Intro to Recurrent Neural Networks
My intro to neural networks was in college using plain old fully connected, feed forward networks for non-linear control systems (it was a bit more state of the art back then but would still be a fun project). Life and career keep me focused elsewhere and I've only recently jumped back in. There are a dizzying array of new architectures, and approaches to interesting problems to solve. I have long been interested in time series problems and have been focused on recurrent neural networks. This was a simple but non-trivial challenge to write from scratch.
After 84 epochs the loss function was minimized to 0.1195. Providing a random sample of text from the corpus as a seed the network produced this output:
to merge completed stories and bugfixes as quickly as possible into develop so that integration and quality testing can begin sooner. merging a feature branch into the develop branch should start a build and potentially deployment to an integration testing environment. deployments can be manually triggered, but the if automatic then one is always testing the tip of the develop branch. integration and qa testing should always be occurring on the develop branch. feature branches are where developers write their code. this keeps their work isolated from other developers until it is stable. stories are sized so that a feature branch lives for 1 to 3 days. many feature branches make up a deliverable epic. features are integrated into develop by way of pull requests. pull requests are gated merges. before the feature branch can be merged into develop the code must go through a review. this can be forced with permissions or by a convention that the team uses. the merged pull request also provides a single commit to use for cherry picking features. cherry picking process again note that this process circumvents best practices
The source corpus content is listed here. You can see that the network simply memorized and regurgitated the source.
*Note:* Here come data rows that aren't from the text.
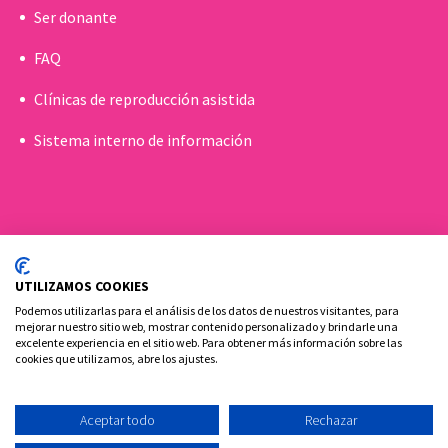
Ser donante
FAQ
Clínicas de reproducción asistida
Sistema interno de información
UTILIZAMOS COOKIES
Podemos utilizarlas para el análisis de los datos de nuestros visitantes, para
mejorar nuestro sitio web, mostrar contenido personalizado y brindarle una
excelente experiencia en el sitio web. Para obtener más información sobre las
cookies que utilizamos, abre los ajustes.
Política de cookies
Aviso Legal y Privacidad
Contacto
Aceptar todo
Rechazar
Ovoclinic ©2026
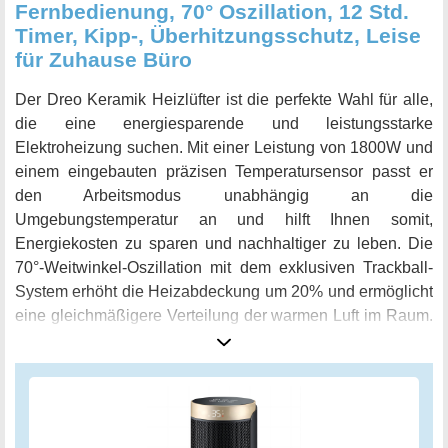
Fernbedienung, 70° Oszillation, 12 Std.
Timer, Kipp-, Überhitzungsschutz, Leise
für Zuhause Büro
Der Dreo Keramik Heizlüfter ist die perfekte Wahl für alle,
die eine energiesparende und leistungsstarke
Elektroheizung suchen. Mit einer Leistung von 1800W und
einem eingebauten präzisen Temperatursensor passt er
den Arbeitsmodus unabhängig an die
Umgebungstemperatur an und hilft Ihnen somit,
Energiekosten zu sparen und nachhaltiger zu leben. Die
70°-Weitwinkel-Oszillation mit dem exklusiven Trackball-
System erhöht die Heizabdeckung um 20% und ermöglicht
eine gleichmäßigere Verteilung der warmen Luft im Raum.
Der Heizlüfter ist zudem leise und nutzt die
Schrägluftstrom-Technologie, die Windgeräusche effektiv
reduziert. Der Lüfter ist fast so leise wie eine Bibliothek und
ein ruhiger Luftstrom lässt Sie im kalten Winter ruhig
schlafen oder ungestört arbeiten. Der Touchscreen ist zur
The Develop branch is the shared branch that developers use for integration testing and to accumulate features from the product backlog. The aim is to merge completed stories and bugfixes as quickly as possible into develop so that integration and quality testing can begin sooner. Merging a feature branch into the develop branch should start a build and potentially deployment to an Integration Testing environment. Deployments can be manually triggered, but the if automatic then one is always testing the tip of the develop branch. Integration and QA testing should always be occurring on the develop branch. Feature branches are where developers write their code. This keeps their work isolated from other developers until it is stable. Stories are sized so that a feature branch lives for 1 to 3 days. Many feature branches make up a Deliverable/Epic. Features are integrated into develop by way of Pull Requests.
Some generated samples varied or had incomplete sentences but overall this model did an excellent job of recreating the source document.
I, and the team, look forward to sharing more experiments and tests like this one soon.